Monsieur le Président,
Je vous adresse la présente pour deux raisons principales :
En tant que députés, nous serons amenés dans les tout prochains jours à interpeller le gouvernement, entre autres, sur sa gouvernance et la conduite de l’action publique dont il a la charge. Le principe voudrait, pour notre crédibilité, qu’on commence par faire le ménage en notre sein d’abord.
La treizième législature vient d’être installée, sous un folklore qui jure d’avec votre discours inaugural empreint d’une grande solennité.
Dans ce discours, prononcé à grand renfort de citations d’auteurs français, de rappels historiques, voire même bibliques, vous avez largement mis l’accent sur les notions de responsabilité, de conscience et de discipline des parlementaires avec, en prime, des menaces à peine voilées contre les contrevenants éventuels.
Nous voulons bien vous accorder une présomption positive, monsieur le président, mais pas sur parole simplement.
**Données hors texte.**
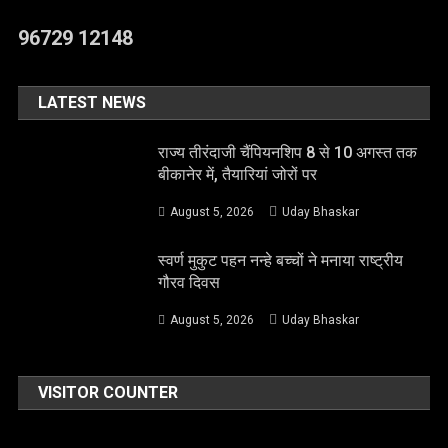
96729 12148
LATEST NEWS
राज्य तीरंदाजी चैंपियनशिप 8 से 10 अगस्त तक
बीकानेर में, तैयारियां जोरों पर
August 5, 2026
Uday Bhaskar
स्वर्ण मुकुट पहन नन्हे बच्चों ने मनाया राष्ट्रीय
गौरव दिवस
August 5, 2026
Uday Bhaskar
VISITOR COUNTER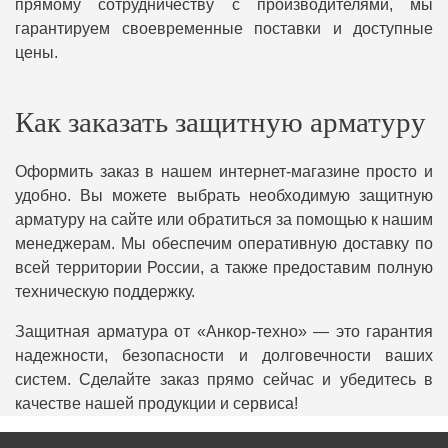
прямому сотрудничеству с производителями, мы
гарантируем своевременные поставки и доступные
цены.
Как заказать защитную арматуру
Оформить заказ в нашем интернет-магазине просто и
удобно. Вы можете выбрать необходимую защитную
арматуру на сайте или обратиться за помощью к нашим
менеджерам. Мы обеспечим оперативную доставку по
всей территории России, а также предоставим полную
техническую поддержку.
Защитная арматура от «Анкор-техно» — это гарантия
надежности, безопасности и долговечности ваших
систем. Сделайте заказ прямо сейчас и убедитесь в
качестве нашей продукции и сервиса!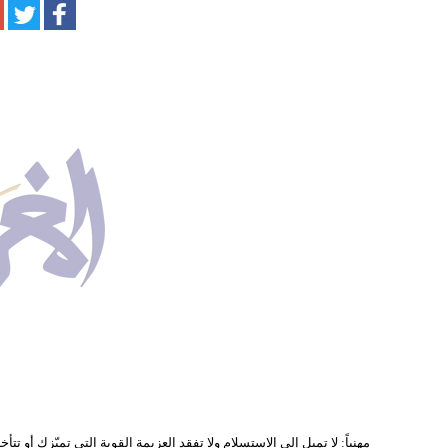
مهنياً: لا تميل ‏إلى الاستسلام ولا تفقد العزيمة القوية التي تميّزك أو ت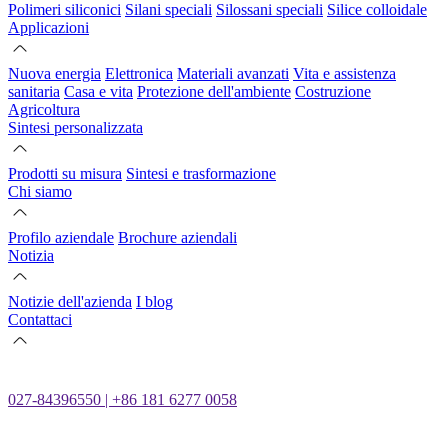
Polimeri siliconici
Silani speciali
Silossani speciali
Silice colloidale
Applicazioni
Nuova energia
Elettronica
Materiali avanzati
Vita e assistenza
sanitaria
Casa e vita
Protezione dell'ambiente
Costruzione
Agricoltura
Sintesi personalizzata
Prodotti su misura
Sintesi e trasformazione
Chi siamo
Profilo aziendale
Brochure aziendali
Notizia
Notizie dell'azienda
I blog
Contattaci
027-84396550 | +86 181 6277 0058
Vous conviendrez avec nous que tout nouveau départ doit être assis sur des bases saines parce que assainies. C’est pourquoi, vous prenant au mot, je vous interpelle sur la situation fiscale de l’Assemblée Nationale.
L’année dernière, à pareille époque, je soulevais un cas patent de détournement fiscal impliquant l’institution, que vous présidiez. Ces infractions répétitives avaient occasionné des redressements fiscaux des services compétents qui, à la date du 23 mai 2016, s’élevaient à un montant de six milliards cinq cent quatre vingt neuf millions sept cent huit mille neuf cent soixante quatorze (6 589 708 974) francs CFA décomposé ainsi:
Nature d’impôt | Montants |
Retenues à la source | 3 909 037 163 |
TVA précomptée | 2 680 671 811 |
Total dette fiscale | 6 589 708 974 |
Or, dans votre communiqué paru dans les colonnes du quotidien “l’Observateur” du 24 mai 2014, vous affirmiez notamment que cette dette fiscale était héritée et ne s’élevait qu’à seulement 120 809 722 de francs CFA.
Il s’agit là d’une fraude fiscale caractérisée, passible de sanctions fiscales et pénales conformément aux dispositions du code général des impôts ; d’autant qu’elle porte sur des impôts retenus sur les salaires et émoluments du personnel, des députés et des prestataires, ou de la TVA précomptée à vos fournisseurs, dont le reversement n’a pas été effectué.
Monsieur le président, à l’orée de cette nouvelle législature, je souhaiterai, en tant que députe, avoir l’assurance que de tels manquements graves à la gestion publique ont été correctement traités et ne se reproduiront pas.
Aussi, vous plaira-t-il de répondre aux questions suivantes:
- Quel est le montant exact du passif fiscal dont la nouvelle législature pourrait hériter de celle écoulée et dont vous étiez le Président ;
- Quel traitement avez vous consacré à son apurement ;
- Les responsabilités de ces manquements ont-elles été situées et, le cas échéant, quelles sanctions avez vous diligentées?
- Quelles précautions avez-vous prises pour que ce honteux épisode dit de “l’impôt des députés” ne se reproduise sous la 13ème législature?
Puisque l’heure est à la mise en place de commissions ad-hoc, notamment pour combattre l’absentéisme parlementaire, monsieur le Président, j’estime que cette affaire, plus que toute autre, mérite d’être prise en charge par une commission ad hoc car l’institution parlementaire doit être l’exemple achevé de civisme fiscal.
Me réservant le droit de saisir le gouvernement d’une question écrite pour ma propre gouverne et pour éclairer la lanterne de mes mandants (les citoyens sénégalais) sur cette question qui les intéresse au plus haut point vues les passions qu’elle avait déchaînées, je vous souhaite bonne réception de la présente et vous prie, Monsieur le Président, d’agréer l’expression de mon respect.